Carl seems to have been looking to offer something outside of Sigmund’s basic fundamentals, even though at times he might come across as a Freudian himself, although a much more poetic version. He took in the influence of society, that we all have our faults, the difference between looking outward to looking inward, and a wide variety of other ways of thinking into account. God knows, I like variety. He even seemed to seek a way to normalize and validate a some of the less pretty parts of humanity which I appreciate, especially in those who seek to acknowledge and then address what isn’t particularly pretty about us. This really seems to become applicable when viewed in the light of those who irritate us, me included. Here are some of the things he said that put him on the wall, there are a lot of quotes with this one…sorry…dude had a lot to say.
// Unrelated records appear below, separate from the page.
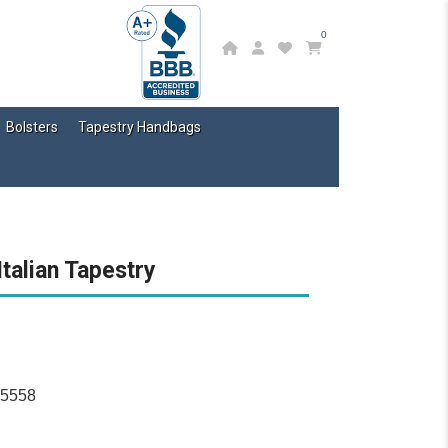
0
Bolsters
Tapestry Handbags
Italian Tapestry
15558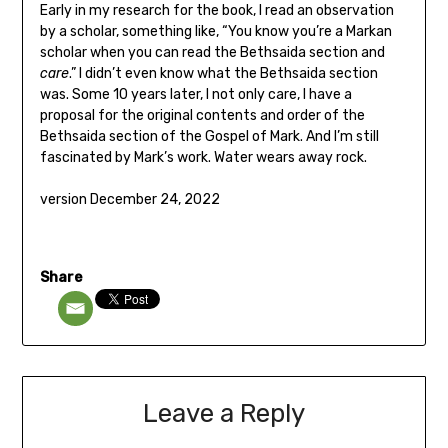
Early in my research for the book, I read an observation
by a scholar, something like, “You know you’re a Markan
scholar when you can read the Bethsaida section and
care
.” I didn’t even know what the Bethsaida section
was. Some 10 years later, I not only care, I have a
proposal for the original contents and order of the
Bethsaida section of the Gospel of Mark. And I’m still
fascinated by Mark’s work. Water wears away rock.
version December 24, 2022
Share
Leave a Reply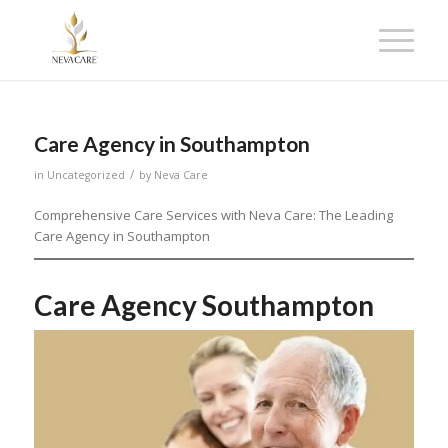
Care Agency in Southampton
/
in
Uncategorized
by
Neva Care
Comprehensive Care Services with Neva Care: The Leading
Care Agency in Southampton
Care Agency Southampton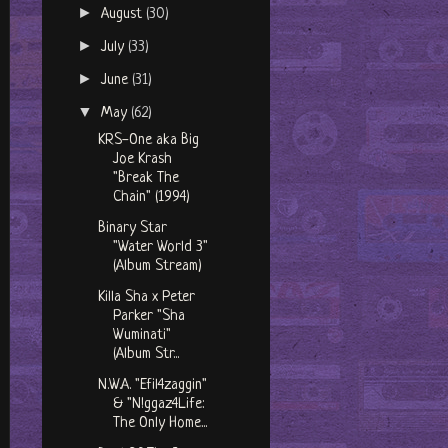
►
August
(30)
►
July
(33)
►
June
(31)
▼
May
(62)
KRS-One aka Big
Joe Krash
"Break The
Chain" (1994)
Binary Star
"Water World 3"
(Album Stream)
Killa Sha x Peter
Parker "Sha
Wuminati"
(Album Str...
N.W.A. "Efil4zaggin"
& "N!ggaz4Life:
The Only Home...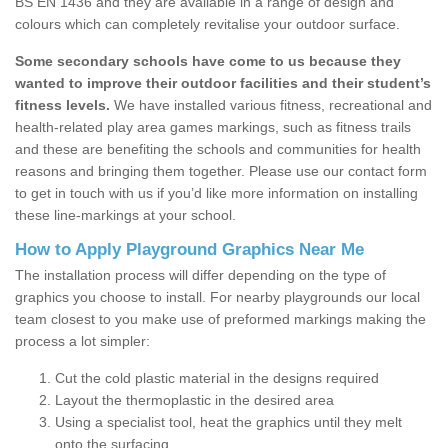
BS EN 1436 and they are available in a range of design and
colours which can completely revitalise your outdoor surface.
Some secondary schools have come to us because they
wanted to improve their outdoor facilities and their student’s
fitness levels.
We have installed various fitness, recreational and
health-related play area games markings, such as fitness trails
and these are benefiting the schools and communities for health
reasons and bringing them together. Please use our contact form
to get in touch with us if you’d like more information on installing
these line-markings at your school.
How to Apply Playground Graphics Near Me
The installation process will differ depending on the type of
graphics you choose to install. For nearby playgrounds our local
team closest to you make use of preformed markings making the
process a lot simpler:
Cut the cold plastic material in the designs required
Layout the thermoplastic in the desired area
Using a specialist tool, heat the graphics until they melt
onto the surfacing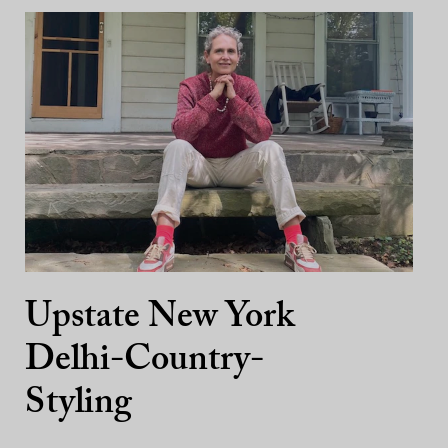
Upstate New York
Delhi-Country-
Styling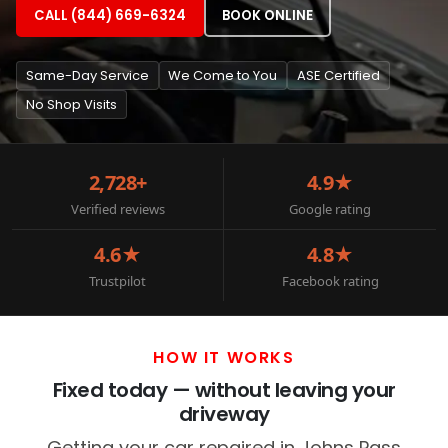
CALL (844) 669-6324
BOOK ONLINE
Same-Day Service
We Come to You
ASE Certified
No Shop Visits
2,728+
4.9★
Verified reviews
Google rating
4.6★
4.8★
Trustpilot
Facebook rating
HOW IT WORKS
Fixed today — without leaving your
driveway
Getting your car repaired in Johns Pass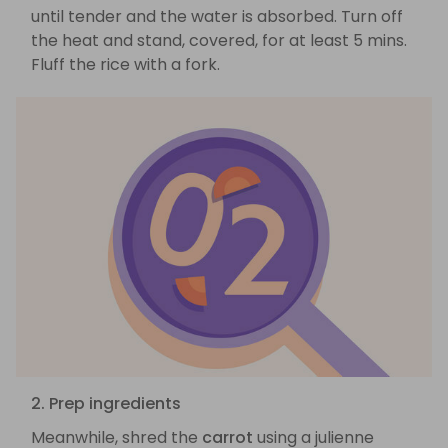
until tender and the water is absorbed. Turn off
the heat and stand, covered, for at least 5 mins.
Fluff the rice with a fork.
2. Prep ingredients
Meanwhile, shred the
carrot
using a julienne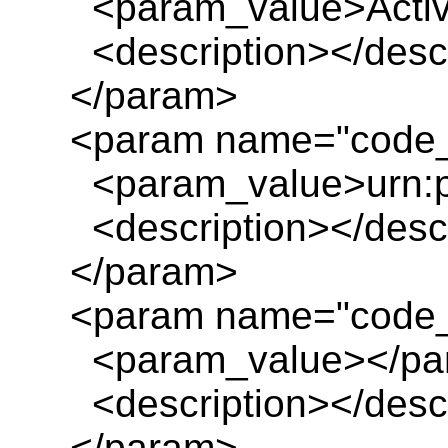
<param_value>Activit
<description></descr
</param>
<param name="code_i
<param_value>urn:pl
<description></descr
</param>
<param name="code_
<param_value></pa
<description></descr
</param>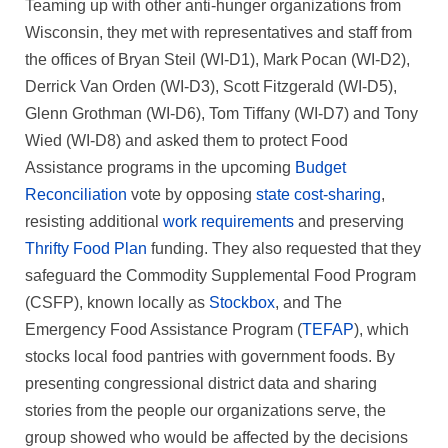
Teaming up with other anti-hunger organizations from
Wisconsin, they met with representatives and staff from
the offices of Bryan Steil (WI-D1), Mark Pocan (WI-D2),
Derrick Van Orden (WI-D3), Scott Fitzgerald (WI-D5),
Glenn Grothman (WI-D6), Tom Tiffany (WI-D7) and Tony
Wied (WI-D8) and asked them to protect Food
Assistance programs in the upcoming
Budget
Reconciliation
vote by opposing
state cost‑sharing
,
resisting additional
work requirements
and preserving
Thrifty Food Plan
funding. They also requested that they
safeguard the Commodity Supplemental Food Program
(CSFP), known locally as
Stockbox
, and The
Emergency Food Assistance Program (
TEFAP
), which
stocks local food pantries with government foods. By
presenting congressional district data and sharing
stories from the people our organizations serve, the
group showed who would be affected by the decisions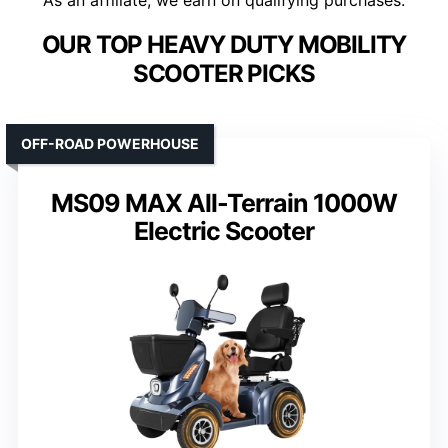
As an affiliate, we earn on qualifying purchases.
OUR TOP HEAVY DUTY MOBILITY
SCOOTER PICKS
OFF-ROAD POWERHOUSE
MS09 MAX All-Terrain 1000W
Electric Scooter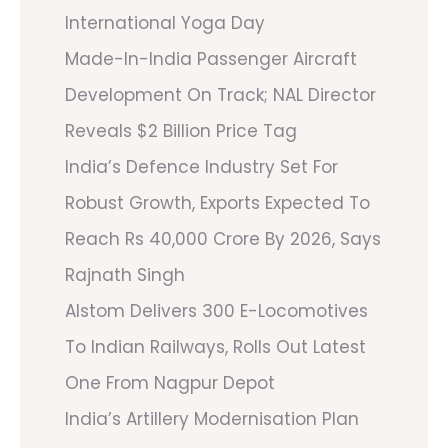
International Yoga Day
Made-In-India Passenger Aircraft
Development On Track; NAL Director
Reveals $2 Billion Price Tag
India’s Defence Industry Set For
Robust Growth, Exports Expected To
Reach Rs 40,000 Crore By 2026, Says
Rajnath Singh
Alstom Delivers 300 E-Locomotives
To Indian Railways, Rolls Out Latest
One From Nagpur Depot
India’s Artillery Modernisation Plan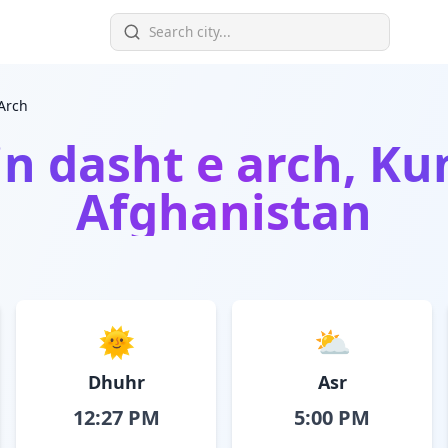
Arch
in
dasht e arch, Ku
Afghanistan
🌞
⛅
Dhuhr
Asr
12:27 PM
5:00 PM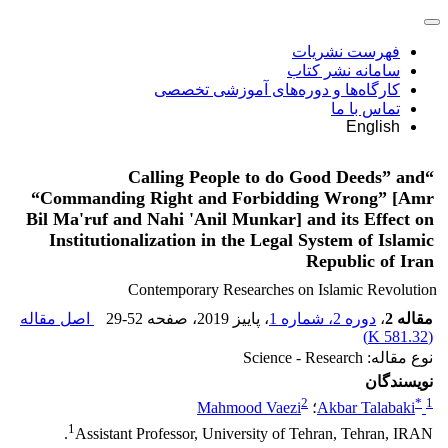
فهرست نشریات
سامانه نشر کتاب
کارگاه‌ها و دوره‌های آموزشی تخصصی
تماس با ما
English
“Calling People to do Good Deeds” and
“Commanding Right and Forbidding Wrong” [Amr
Bil Ma'ruf and Nahi 'Anil Munkar] and its Effect on
Institutionalization in the Legal System of Islamic
Republic of Iran
Contemporary Researches on Islamic Revolution
اصل مقاله
29-52
، صفحه
، پاییز 2019
دوره 2، شماره 1
،
مقاله 2
)
581.32 K
(
نوع مقاله: Science - Research
نویسندگان
2
*
1
Mahmood Vaezi
؛
Akbar Talabaki
1
Assistant Professor, University of Tehran, Tehran, IRAN.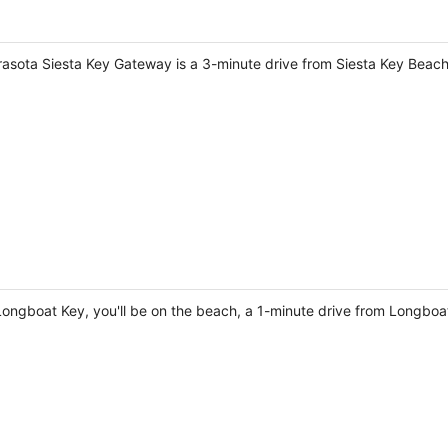
rasota Siesta Key Gateway is a 3-minute drive from Siesta Key Beac
Longboat Key, you'll be on the beach, a 1-minute drive from Longb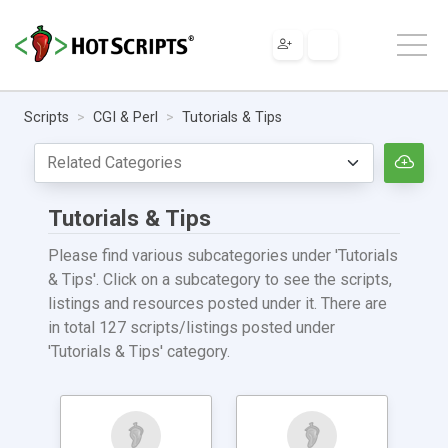
Scripts
CGI & Perl
Tutorials & Tips
Tutorials & Tips
Please find various subcategories under 'Tutorials
& Tips'. Click on a subcategory to see the scripts,
listings and resources posted under it. There are
in total 127 scripts/listings posted under
'Tutorials & Tips' category.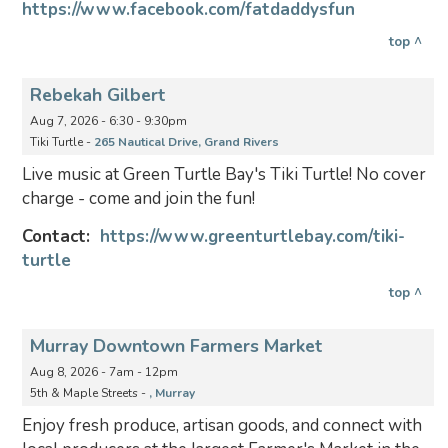
https://www.facebook.com/fatdaddysfun
top ^
Rebekah Gilbert
Aug 7, 2026 - 6:30 - 9:30pm
Tiki Turtle -
265 Nautical Drive, Grand Rivers
Live music at Green Turtle Bay's Tiki Turtle! No cover
charge - come and join the fun!
Contact:
https://www.greenturtlebay.com/tiki-
turtle
top ^
Murray Downtown Farmers Market
Aug 8, 2026 - 7am - 12pm
5th & Maple Streets -
, Murray
Enjoy fresh produce, artisan goods, and connect with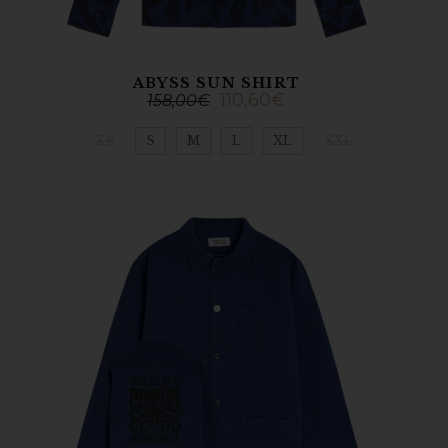
ABYSS SUN SHIRT
110,60
€
158,00
€
XS
S
M
L
XL
XXL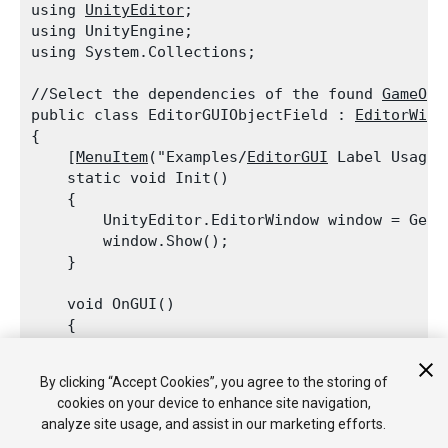
using 
UnityEditor
;

using UnityEngine;

using System.Collections;
//Select the dependencies of the found 
GameObj
public class EditorGUIObjectField : 
EditorWind
{

    [
MenuItem
("Examples/
EditorGUI
 Label Usage")
    static void Init()

    {

        UnityEditor.EditorWindow window = GetW
        window.Show();

    }
    void OnGUI()

    {

EditorGUI.LabelField
(new 
Rect
(3, 3, po
            "
Time
 since start: ",

By clicking “Accept Cookies”, you agree to the storing of
            EditorApplication.timeSinceStartup.
cookies on your device to enhance site navigation,
        this.Repaint();

analyze site usage, and assist in our marketing efforts.
    }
“Your vision will become clear only when you can look into your own heart. Who looks outside, dreams; who looks inside, awakes.”
Carl Gustav Jung
“How can I be substantial if I do not cast a shadow. I must have a dark side also, if I’m to be whole.”
Carl Jung
“Even a happy life cannot be without a measure of darkness, and the word happy would lose its meaning if it were not balanced by sadness. It is far better take things as they come along with patience and equanimity.”
Carl Jung
“There are as many nights as days, and the one is just as long as the other in the year’s course. Even a happy life cannot be without a measure of darkness, and the word ‘happy’ would lose its meaning if it were not balanced by sadness.”
Carl Jung
“People will do anything, no matter how absurd, in order to avoid facing their own soul.”
Carl Jung
“If there is anything that we wish to change in the child, we should examine it and see whether it is not something that could better be changed in ourselves.”
Carl Jung
“Mistakes are the foundations of truth, and if a man does not know what a thing is, it is at least an increase in knowledge if he knows what it is not.”
Carl Jung
“To be normal is the ideal aim of the unsuccessful.”
Carl Jung
“Show me a sane man and I will cure him for you.”
Carl Gustav Jung
“Shrinking away from death is something unhealthy and abnormal which robs the second half of life of its purpose.”
Carl Gustav Jung
“The meeting of two personalities is like the contact of two chemical substances: if there is any reaction, both are transformed.”
Carl Gustav Jung
“We should not pretend to understand the world only by the intellect. The judgment of the intellect is only part of the truth.”
Carl Gustav Jung
“Children are educated by what the grown-up is and not by his talk.”
Carl Jung
“Everything that irritates us about others can lead us to an understanding of ourselves.”
Carl Jung
“The shoe that fits one person pinches another; there is no recipe for living that suits all cases.”
Carl Jung
So, the take away for me from Carl has been to never forget the influence of the us over the singular person in front of me and that includes their own individual understanding of religion, philosophy, myth, etc, is sometimes vital to understand. I have always felt lucky, that so many people (mostly awesome/good people) have trusted me with a much more realistic version of the things that travel through their minds on a regular basis, that when terrible things trek through mine I don’t feel as alone as most people probably do. Then I get to normalize that for people who do feel alone in their humanness. Finally, I can’t be as judgmental as I want to be of those who are different, cause I bring my own nonsense to the party. If everything about them or who they are becoming is an affront to who I intend to be, ok, cut em loose. I’ve done it recently and done it before, and may have to do it again. It’s never been fun but sometimes it’s a necessity. Otherwise, what I dislike about someone who is counting on me, has as much to do with me as it does with them, and that’s more than just important. It’s transformational. I become less of a judgmental @#%$#%. If it doesn’t make a difference, then something has to change, until then, I need to change. Makes such a huge difference. It’s on me to do all I can, and if that fails, then it’s on me to steer towards something else.